Page text -
---+---
For ranchers and farmers in North Dakota, the tar sands pipeline safety record speaks for itself. Paul Matthews, a neighbor of Bob Banderet’s in southeastern North Dakota, built a house that now is just a half mile from the Keystone 1 pipeline. TransCanada bulldozed through his property a few years ago to lay the pipeline that he sees out his window every day.

“It’s a constant reminder to have this kind of threat around us," Matthews says. "Every time I draw a glass of water from my sink, I don’t know if it’s still clean. I don’t know if I go to bed at night if a catastrophe could ignite… You just don’t know those things. But with the powers of eminent domain, it was forced upon me.”

Paul Matthews and the Keystone pipeline near his home. Photo: Rocky Kistner/NRDC

Matthews and Banderet say they have tried to get more information from local and federal officials about the pumping station accident, as well as information about ongoing pipeline monitoring programs. Instead they say they have been stonewalled. “I’ve never heard from any of the federal agencies investigating these leaks,” Banderet says. “It seems they don’t want to hear the other side... It seems like they want to keep it out of sight and out of mind until everyone forgets... I feel like a lost voice in the wilderness.”

Voices of landowners like Banderet and Matthews need to be listened to in Washington, where politicians are besieged by deep-pocketed Big Oil lobbyists. But out on the front lines, farmers and ranchers know the real hazards associated with tar sands pipelines. And they aren’t about to be steamrolled until their voices are heard.
---+---
Data below -
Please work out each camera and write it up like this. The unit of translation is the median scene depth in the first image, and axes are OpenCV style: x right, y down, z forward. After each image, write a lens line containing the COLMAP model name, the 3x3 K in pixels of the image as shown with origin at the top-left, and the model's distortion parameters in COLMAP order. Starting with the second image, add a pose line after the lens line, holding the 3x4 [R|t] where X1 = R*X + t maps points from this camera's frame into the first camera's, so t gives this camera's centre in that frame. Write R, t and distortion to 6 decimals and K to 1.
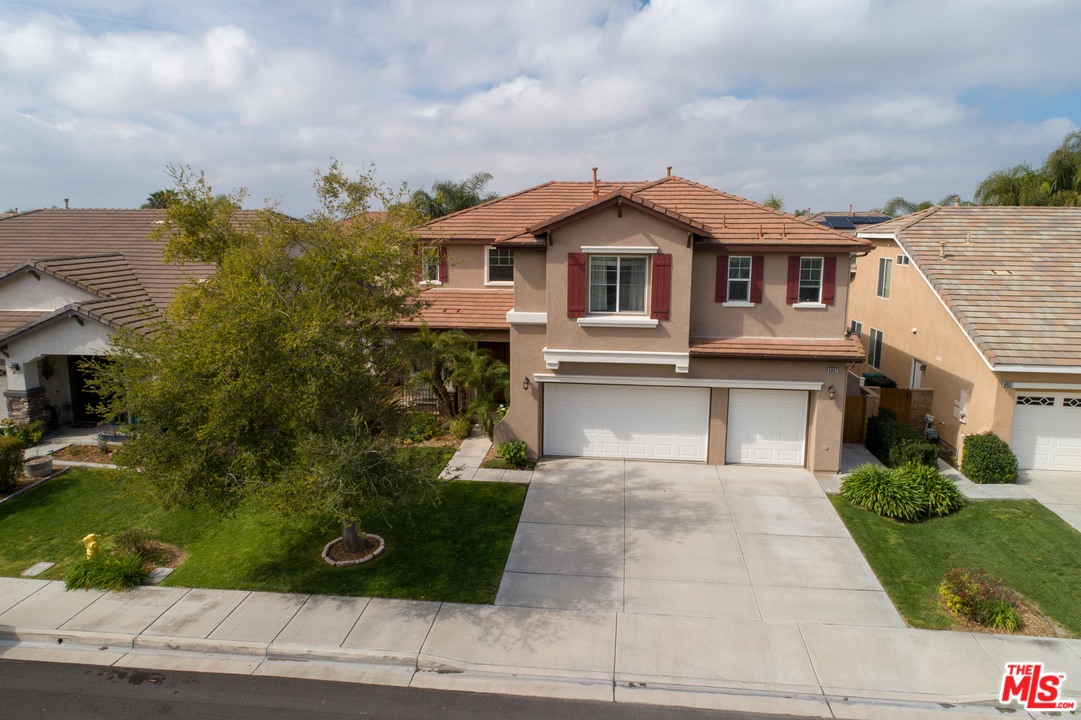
---+---
Name every person identified by name in the Keystone pipeline text.

Result below -
Paul Matthews, Bob Banderet, Rocky Kistner